Ryan Theriot is my favorite Giant this season.
I will now attempt to explain why. I don’t plan to succeed, but I’ll try.
Buster Posey is such a trendy pick. So is Pablo Sandoval, or Matt Cain, and even Sergio Romo. I still love those guys, don’t get me wrong, but for different reasons. I love them for their on-field performances. Theriot wasn’t doing much on the field.
He is an everyman. He’s about as far from a prototypical DH as it gets – Theriot had an OPS of .637 and hasn’t hit a home run since June 9 … of 2011. But he’s the class clown; the kid you picked last in kickball. He is like me, and that’s why I love him.
There isn’t a single sport that I was ever good at. Even today, I’m an average baseball player at best with a noodle arm. I’ve got no skills on the basketball court whatsoever. I was a 155 lb nose tackle in high school because I was slow and couldn’t catch the football. Still, I had heart and I loved to play.
That’s what 5’11” 185 lb, 17-career home run-hittin’ Ryan Theriot is. All heart.
The guy is a cult hero, and he’s also the most .GIFable figure on the Giants this year. Actually, scratch that. Theriot is the most .GIFable Giant ever. Perhaps the most .GIFable ATHLETE ever. Exhibit A (this, and all .GIFs, via @gidget):
I’ll never forget when he photobombed BASG’s Javier Lopez interview during my first trip into the Giants’ clubhouse, or when his ass broke Aubrey Huff’s hand.

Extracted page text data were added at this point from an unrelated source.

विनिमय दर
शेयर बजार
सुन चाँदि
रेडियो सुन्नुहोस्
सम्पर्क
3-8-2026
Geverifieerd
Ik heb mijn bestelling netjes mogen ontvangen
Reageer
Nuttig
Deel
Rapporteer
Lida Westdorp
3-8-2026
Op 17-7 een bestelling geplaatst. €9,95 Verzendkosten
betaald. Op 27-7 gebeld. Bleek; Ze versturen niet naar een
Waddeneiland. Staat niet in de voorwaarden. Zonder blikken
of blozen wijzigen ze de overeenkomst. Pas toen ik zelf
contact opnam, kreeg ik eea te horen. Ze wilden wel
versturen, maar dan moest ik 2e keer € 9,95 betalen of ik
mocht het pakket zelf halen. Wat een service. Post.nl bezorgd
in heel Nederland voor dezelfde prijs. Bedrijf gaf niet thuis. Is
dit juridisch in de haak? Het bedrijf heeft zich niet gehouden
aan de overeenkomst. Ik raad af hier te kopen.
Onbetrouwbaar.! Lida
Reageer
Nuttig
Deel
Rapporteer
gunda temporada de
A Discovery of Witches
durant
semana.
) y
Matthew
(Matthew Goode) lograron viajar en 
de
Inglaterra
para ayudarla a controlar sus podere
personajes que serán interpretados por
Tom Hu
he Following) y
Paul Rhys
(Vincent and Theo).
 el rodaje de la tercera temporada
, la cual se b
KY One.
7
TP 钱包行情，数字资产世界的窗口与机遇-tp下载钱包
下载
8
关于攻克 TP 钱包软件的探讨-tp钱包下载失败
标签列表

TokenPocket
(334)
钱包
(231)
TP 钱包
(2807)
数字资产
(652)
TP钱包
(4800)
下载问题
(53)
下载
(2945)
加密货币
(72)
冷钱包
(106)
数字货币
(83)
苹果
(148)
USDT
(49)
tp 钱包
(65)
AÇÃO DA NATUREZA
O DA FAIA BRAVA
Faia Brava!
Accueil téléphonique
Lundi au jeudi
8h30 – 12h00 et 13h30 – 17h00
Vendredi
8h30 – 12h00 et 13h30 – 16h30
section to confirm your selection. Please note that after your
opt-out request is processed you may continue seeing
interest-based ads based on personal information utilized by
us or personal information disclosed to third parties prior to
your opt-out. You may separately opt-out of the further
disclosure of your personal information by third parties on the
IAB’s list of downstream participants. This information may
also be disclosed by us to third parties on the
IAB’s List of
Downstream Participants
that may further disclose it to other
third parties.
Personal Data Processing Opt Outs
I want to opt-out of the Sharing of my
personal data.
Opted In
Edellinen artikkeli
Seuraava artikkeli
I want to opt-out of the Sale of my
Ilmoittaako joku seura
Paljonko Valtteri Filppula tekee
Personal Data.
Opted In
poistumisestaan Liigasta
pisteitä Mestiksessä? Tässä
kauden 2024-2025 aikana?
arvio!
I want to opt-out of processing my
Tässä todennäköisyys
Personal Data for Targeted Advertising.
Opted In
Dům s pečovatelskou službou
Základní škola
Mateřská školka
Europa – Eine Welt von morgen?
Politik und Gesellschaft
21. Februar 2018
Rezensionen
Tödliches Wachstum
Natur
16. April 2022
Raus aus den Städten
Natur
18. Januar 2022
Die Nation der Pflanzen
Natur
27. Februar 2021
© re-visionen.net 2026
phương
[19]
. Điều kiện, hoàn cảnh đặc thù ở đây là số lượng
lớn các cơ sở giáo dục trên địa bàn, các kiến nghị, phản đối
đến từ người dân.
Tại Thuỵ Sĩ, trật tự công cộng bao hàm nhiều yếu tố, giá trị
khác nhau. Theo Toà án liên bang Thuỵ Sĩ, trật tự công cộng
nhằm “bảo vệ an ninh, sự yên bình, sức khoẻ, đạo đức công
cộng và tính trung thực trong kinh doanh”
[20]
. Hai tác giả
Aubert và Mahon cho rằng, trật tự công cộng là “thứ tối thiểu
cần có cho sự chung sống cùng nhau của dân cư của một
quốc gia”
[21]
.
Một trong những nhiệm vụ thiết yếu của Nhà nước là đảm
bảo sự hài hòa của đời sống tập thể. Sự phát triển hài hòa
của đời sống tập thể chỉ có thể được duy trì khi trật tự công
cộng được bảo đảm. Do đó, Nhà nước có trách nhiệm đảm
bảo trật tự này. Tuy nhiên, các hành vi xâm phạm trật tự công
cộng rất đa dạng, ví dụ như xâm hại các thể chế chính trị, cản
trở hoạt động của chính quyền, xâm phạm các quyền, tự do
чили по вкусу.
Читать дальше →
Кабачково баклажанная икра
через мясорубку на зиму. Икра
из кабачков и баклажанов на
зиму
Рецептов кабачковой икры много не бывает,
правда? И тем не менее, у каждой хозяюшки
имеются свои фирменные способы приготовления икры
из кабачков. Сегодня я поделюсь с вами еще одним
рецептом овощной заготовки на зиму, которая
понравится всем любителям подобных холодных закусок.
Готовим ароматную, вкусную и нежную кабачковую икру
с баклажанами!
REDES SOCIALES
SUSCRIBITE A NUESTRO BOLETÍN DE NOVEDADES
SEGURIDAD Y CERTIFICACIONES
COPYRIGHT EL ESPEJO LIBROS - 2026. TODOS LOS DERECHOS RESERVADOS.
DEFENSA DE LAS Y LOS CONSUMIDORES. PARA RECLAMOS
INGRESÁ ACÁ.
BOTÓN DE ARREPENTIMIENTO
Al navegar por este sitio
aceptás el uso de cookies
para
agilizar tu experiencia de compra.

Remember when Theriot was the everyday second baseman for the Giants this year? Seems like a decade ago. Marco Scutaro showed up at the trade deadline, and got a hit every time he stepped into the box. There was just no way that Theriot would supplant that. He had his hot streak midseason, but with the emergence of Scutaro and his unstoppable bat, Theriot became an afterthought … on the field.

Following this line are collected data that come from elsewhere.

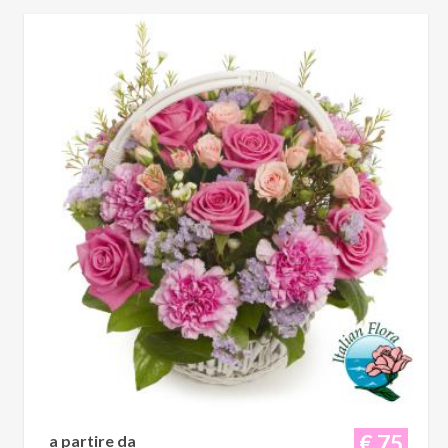
€ 75
a partire da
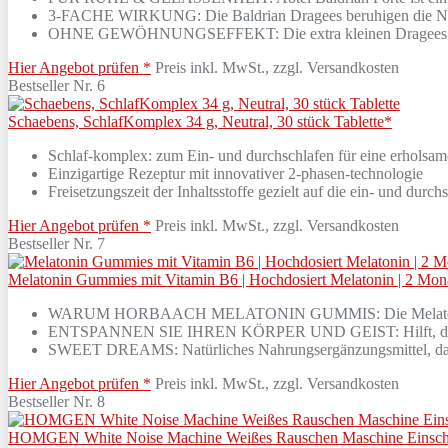
3-FACHE WIRKUNG: Die Baldrian Dragees beruhigen die Nerv
OHNE GEWÖHNUNGSEFFEKT: Die extra kleinen Dragees lassen 
Hier Angebot prüfen *
Preis inkl. MwSt., zzgl. Versandkosten
Bestseller Nr. 6
Schaebens, SchlafKomplex 34 g, Neutral, 30 stück Tablette*
Schlaf-komplex: zum Ein- und durchschlafen für eine erholsa
Einzigartige Rezeptur mit innovativer 2-phasen-technologie
Freisetzungszeit der Inhaltsstoffe gezielt auf die ein- und durc
Hier Angebot prüfen *
Preis inkl. MwSt., zzgl. Versandkosten
Bestseller Nr. 7
Melatonin Gummies mit Vitamin B6 | Hochdosiert Melatonin | 2 Mon
WARUM HORBAACH MELATONIN GUMMIS: Die Melatonin-Gum
ENTSPANNEN SIE IHREN KÖRPER UND GEIST: Hilft, das Jet
SWEET DREAMS: Natürliches Nahrungsergänzungsmittel, das hi
Hier Angebot prüfen *
Preis inkl. MwSt., zzgl. Versandkosten
Bestseller Nr. 8
HOMGEN White Noise Machine Weißes Rauschen Maschine Einschlafh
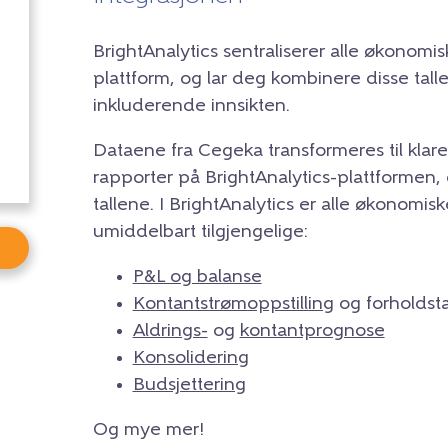
BrightAnalytics sentraliserer alle økonomi
plattform, og lar deg kombinere disse tal
inkluderende innsikten.
Dataene fra Cegeka transformeres til klare
rapporter på BrightAnalytics-plattformen, 
tallene. I BrightAnalytics er alle økonomis
umiddelbart tilgjengelige:
P&L og balanse
Kontantstrømoppstilling
og forholdsta
Aldrings-
og
kontantprognose
Konsolidering
Budsjettering
Og mye mer!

What we overlook is how tough it is to take a backseat like that. These are guys that love to play ball. The new guy came into town and Theriot stepped aside without an issue. Never a complaint. Never a bad word said. The guy must have been dying to play with his team, especially down the stretch towards the playoffs and into the World Series.
Instead, he hung on the same part of the dugout railing for every game. He kept the team loose. He kept us all laughing and he cheered every player’s accomplishments; even the guy who replaced him. He stayed ready for his name to be called. Then Bochy named Theriot his DH in Game 4 of the World Series and I was ecstatic.
Trying to tell people why that excited me was difficult. Everyone’s calling for Joaquin Arias, and there I am, going nuts over Theriot appearances:
“Dude, I just know it. He is going to do something – SOMETHING WEIRD – to help the Giants win this game!”
Theriot went 0-for-3 as a DH, and I was all like:
But then he hit a bloop single in the 10th and got knocked in by Scutaro, and the kid inside of me – the one that used to get stomped in dodgeball everyday – jumped over the dugout railing and was all like:
See, Theriot scored that winning run for average guys everywhere. I can’t relate to Posey’s pure abilities, or Pablo’s power hitting or Cain’s perfect pitching. I can relate to being knocked down. I can relate to being replaced. I can relate to not hanging my head and coming through when it counts.
Plenty of folks will buy their Scutaro jerseys to remember this year’s championship. I can’t blame them. It makes perfect sense. But I’m weird, so maybe I’ll get myself a Theriot jersey instead. I don’t really care how people look at me or how obscure it is; I’ll never forget the quiet, hilarious hero that lifted the Giants to a 2012 title.